Tax-funded housing vouchers were largely pioneered in Chile in the early 1970s, when it became apparent that top-down state delivery was often defective and marred by corruption. By contrast, the housing vouchers provided to low-income families improved quality and efficiency by giving poor people real choices and suppliers incentives to compete for their custom. Similar vouchers are now found in Brazil, Colombia, Costa Rica, Ecuador, India, Mexico, Panama and the US.
Health vouchers were introduced in various developing countries after policy makers saw that low-income families often bypassed “free” but defective public healthcare, preferring to pay out of their own pockets for better-quality health services from private providers. Tax-funded vouchers — since introduced for specified health services in Armenia, Cambodia, Kenya, Nicaragua, Tanzania, Uganda and Vietnam, for example — have improved access to better quality health services and helped achieve universal health coverage.
Would EED fulfil the three tests that Grootes identifies? Clearly, it would pass the “impact” one. Instead of hobbling the economy and exacerbating intra-black inequality, EED would remove the BEE leg iron. This would fuel investment, stimulate growth and expand jobs.
At the same time, EED’s tax-funded vouchers would greatly improve the quality of schooling, housing and healthcare. This would not only help the poor climb the economic ladder, but also boost national productivity and unlock faster growth.
EED would be “fair” as well, for its benefits would flow primarily to the disadvantaged. It would also pass the “legitimacy” test — partly for its fairness and positive impact, but also because so many South Africans already support it.
Strong support
Successive Institute of Race Relations opinion polls have shown the strength of this support. In 2016 about 85% of black respondents supported school vouchers, while 83% endorsed both healthcare and housing vouchers. In addition, 74% of black respondents said these vouchers would be more effective than BEE in helping them to get ahead.
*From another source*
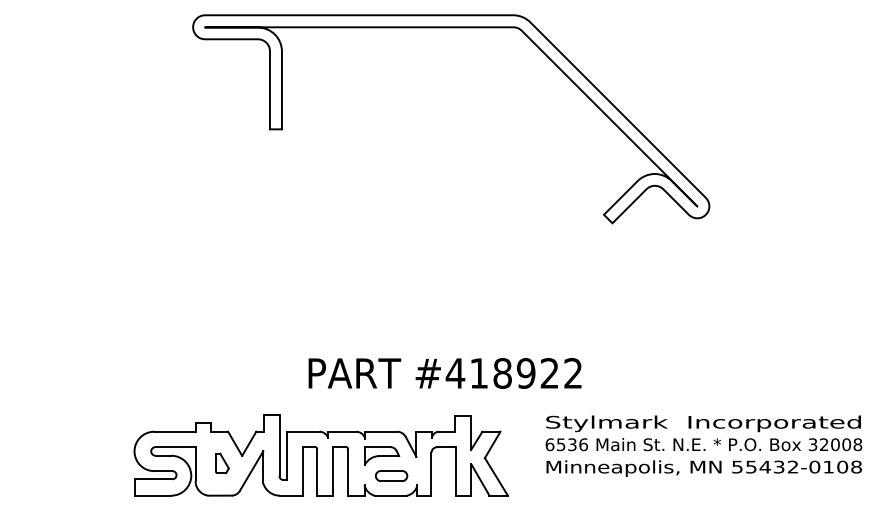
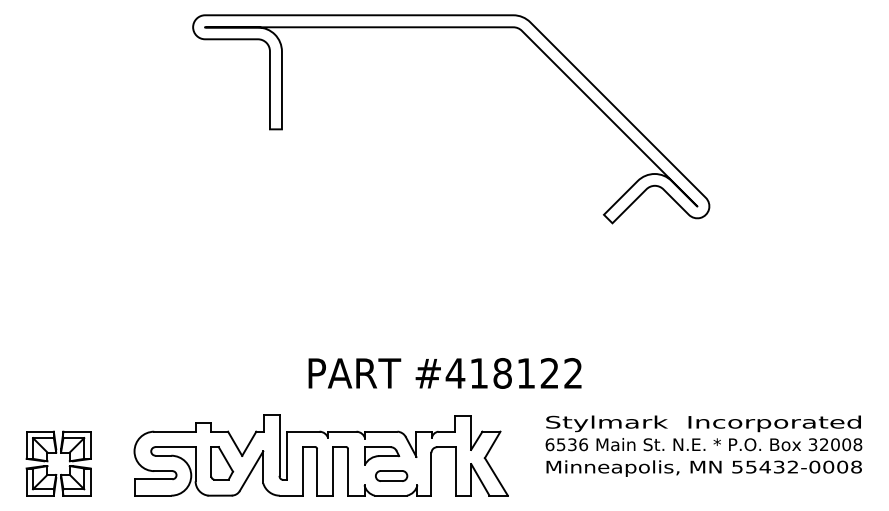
text at (526, 373): #418922 -> #418122
part at (56, 453): none -> present
part at (222, 463) size: 15x23 px -> 25x35 px
text at (828, 466): 55432-0108 -> 55432-0008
Subsequent Institute of Race Relations polling has shown the same pattern, with at least 80% of black respondents supporting school, healthcare and housing vouchers. In the Institute of Race Relations’s 2024 opinion poll, 92% of South Africans favoured school vouchers, 83% supported healthcare ones and 80% endorsed housing vouchers. Asked if vouchers would be more effective in helping them than BEE, 81% answered “Yes” and 12% “No”.
As Grootes writes, “a window is now opening for a proper debate on what might be more effective” than BEE, and “it’s vital that we grab it”. Yet Grootes seems to favour a Basic Income Grant (BIG) even though this would cost taxpayers at least R280-billion a year, leave schooling, housing and health services dysfunctional, and deepen dependency on an ever more powerful state.
EED is by far the most cost-effective alternative. It also promotes competition, fosters innovation, stimulates growth and encourages self-reliance. Unlike BEE, EED complies with the Constitution’s founding value of non-racialism, even as it provides an effective leg-up for the poor.
The time has come to recognise its merits — and to start pushing back against the vested interests determined to retain the BEE policies that help only the few while greatly harming the many.
Dr Anthea Jeffery holds law degrees from Wits, Cambridge, and London universities. Since 1990, she has worked for the South African Institute of Race Relations, where she is Head of Policy Research. She is the author of ten books, including Business and Affirmative Action; The Truth about the Truth Commission; Peoples War: New Light on the Struggle for South Africa; and Chasing the Rainbow: South Africas Move from Mandela to Zuma.